- EXERCISE MATERIAL:

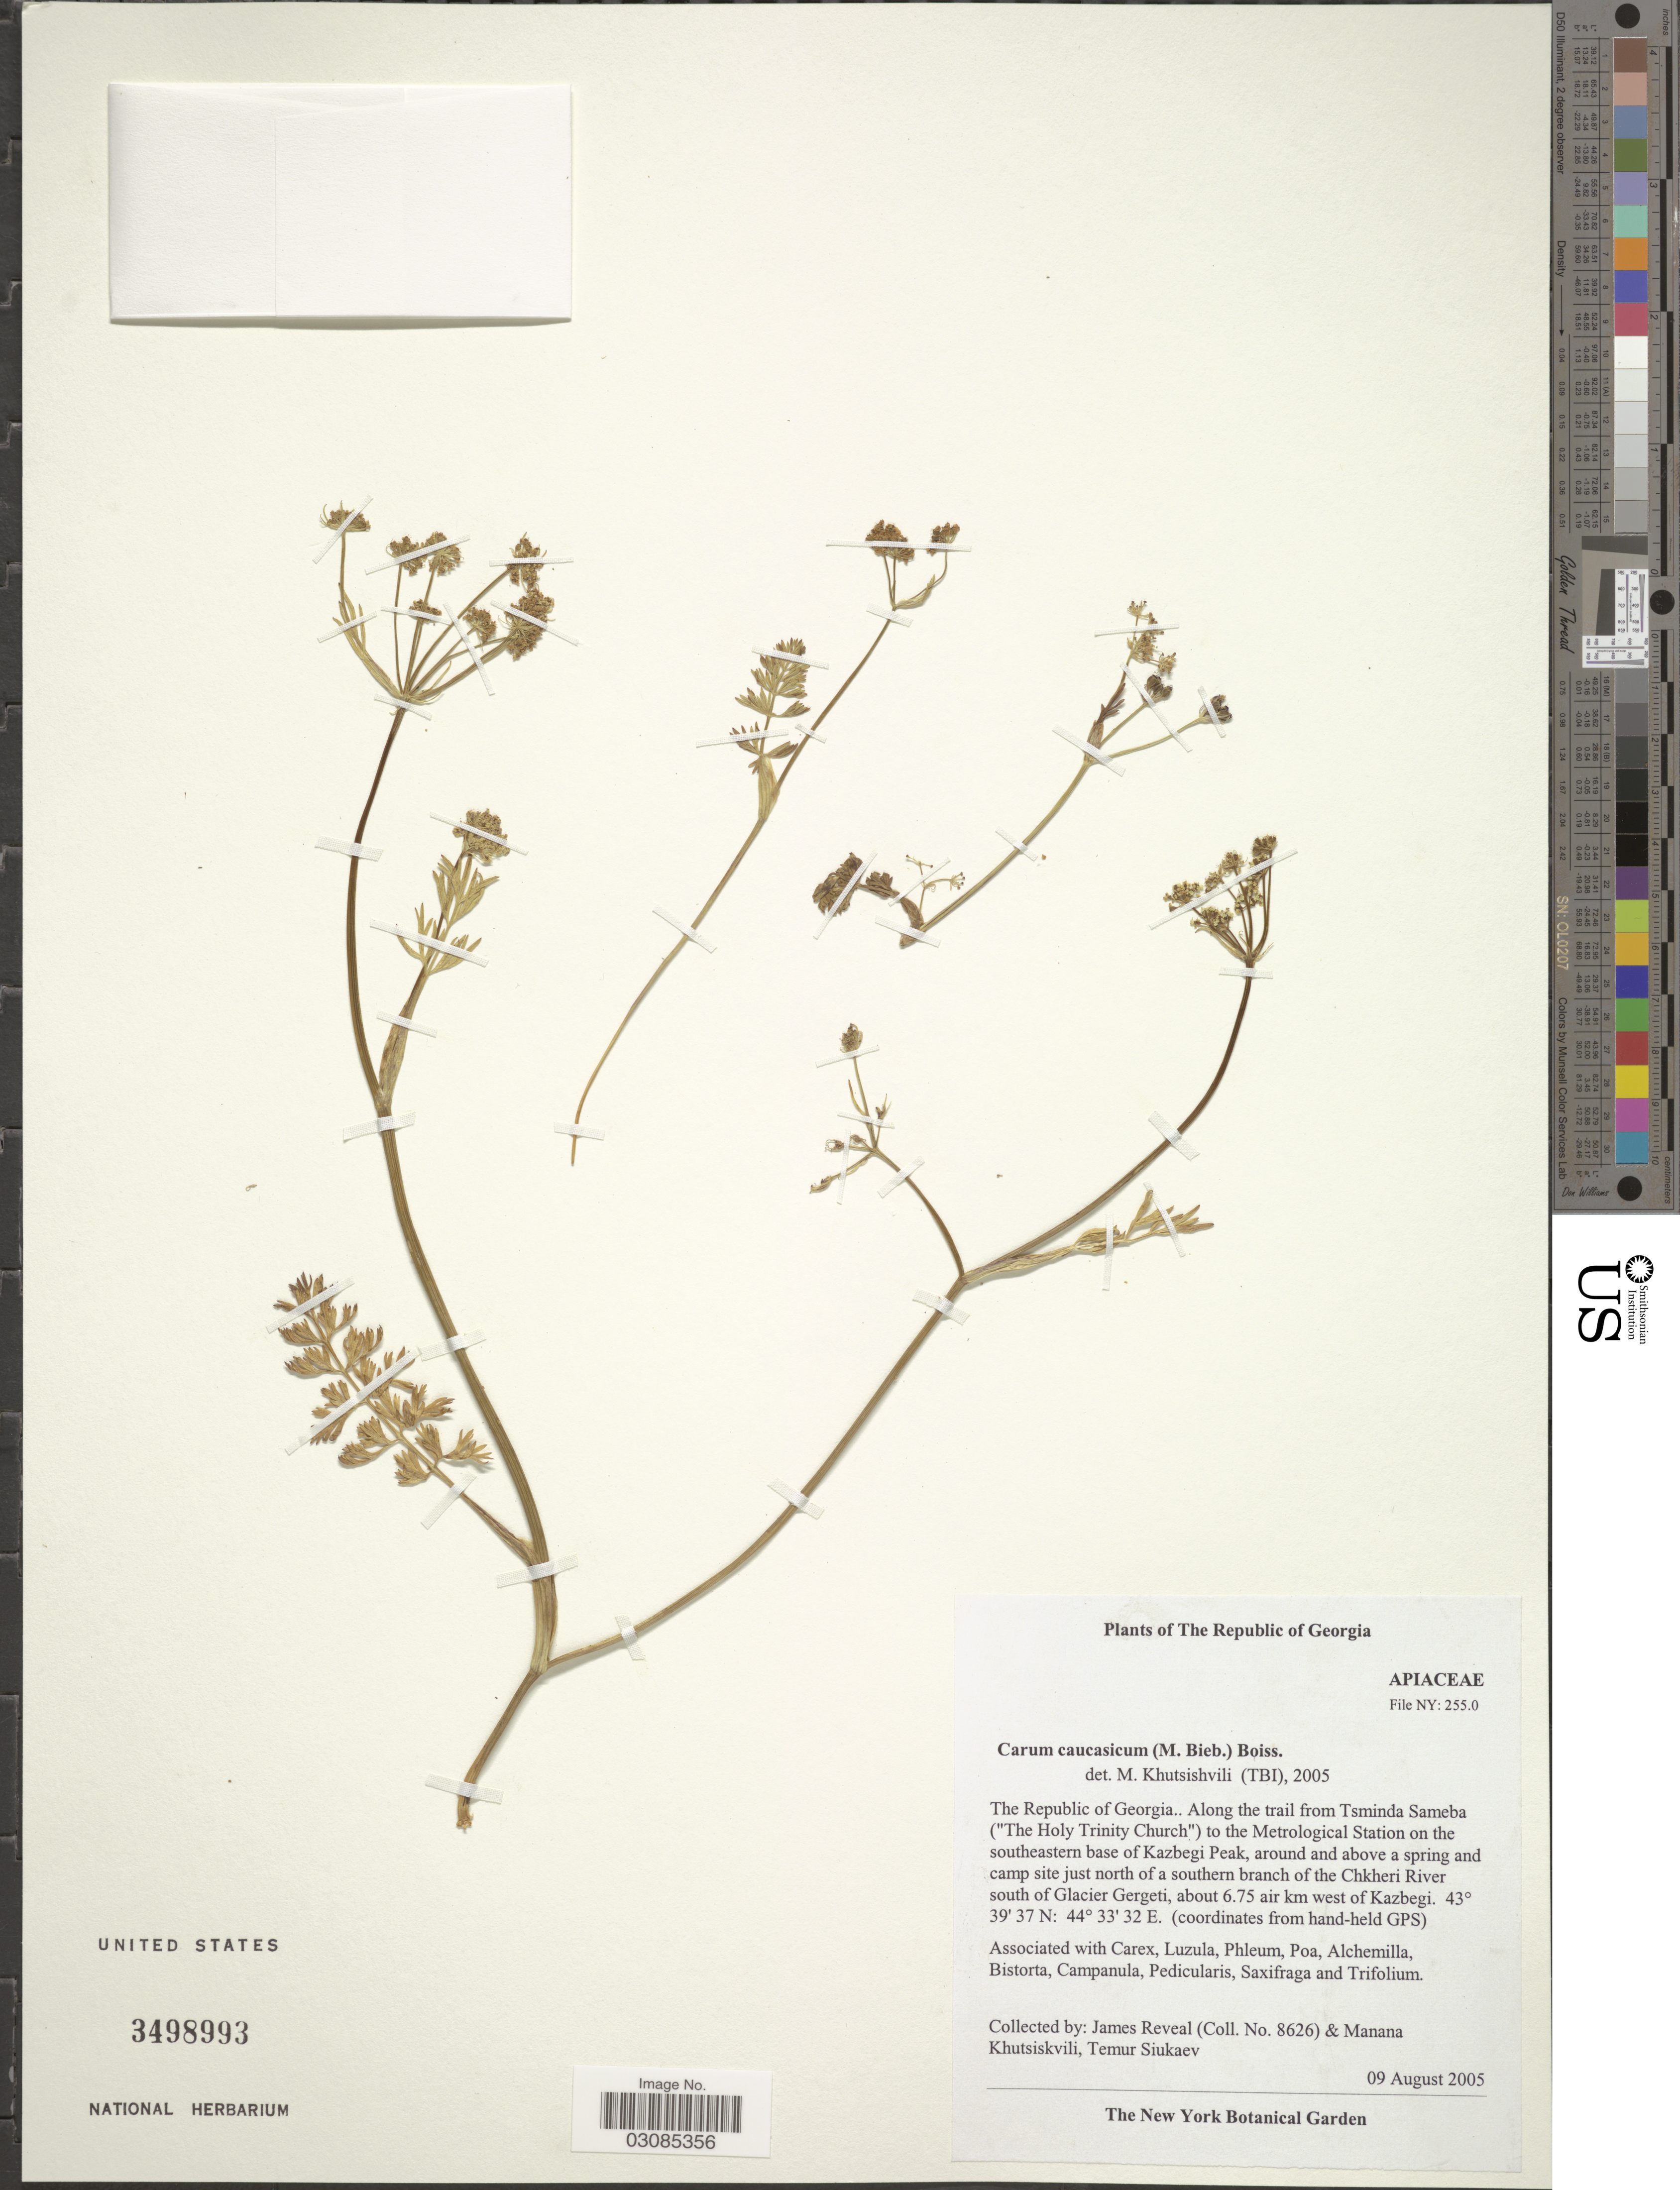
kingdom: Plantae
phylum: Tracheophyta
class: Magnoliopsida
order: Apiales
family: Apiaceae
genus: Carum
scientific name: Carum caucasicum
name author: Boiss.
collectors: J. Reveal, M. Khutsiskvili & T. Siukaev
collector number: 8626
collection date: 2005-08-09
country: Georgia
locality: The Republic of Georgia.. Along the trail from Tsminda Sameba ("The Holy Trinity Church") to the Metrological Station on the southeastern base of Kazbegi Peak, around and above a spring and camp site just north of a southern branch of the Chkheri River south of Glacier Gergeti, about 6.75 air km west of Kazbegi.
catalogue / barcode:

- PROBLEM DETAILS:
Can you reproduce every one of the lines above word for word, leaving out the picture?

- TASK ANSWER:
kingdom: Plantae
phylum: Tracheophyta
class: Magnoliopsida
order: Apiales
family: Apiaceae
genus: Carum
scientific name: Carum caucasicum
name author: Boiss.
collectors: J. Reveal, M. Khutsiskvili & T. Siukaev
collector number: 8626
collection date: 2005-08-09
country: Georgia
locality: The Republic of Georgia.. Along the trail from Tsminda Sameba ("The Holy Trinity Church") to the Metrological Station on the southeastern base of Kazbegi Peak, around and above a spring and camp site just north of a southern branch of the Chkheri River south of Glacier Gergeti, about 6.75 air km west of Kazbegi.
catalogue / barcode:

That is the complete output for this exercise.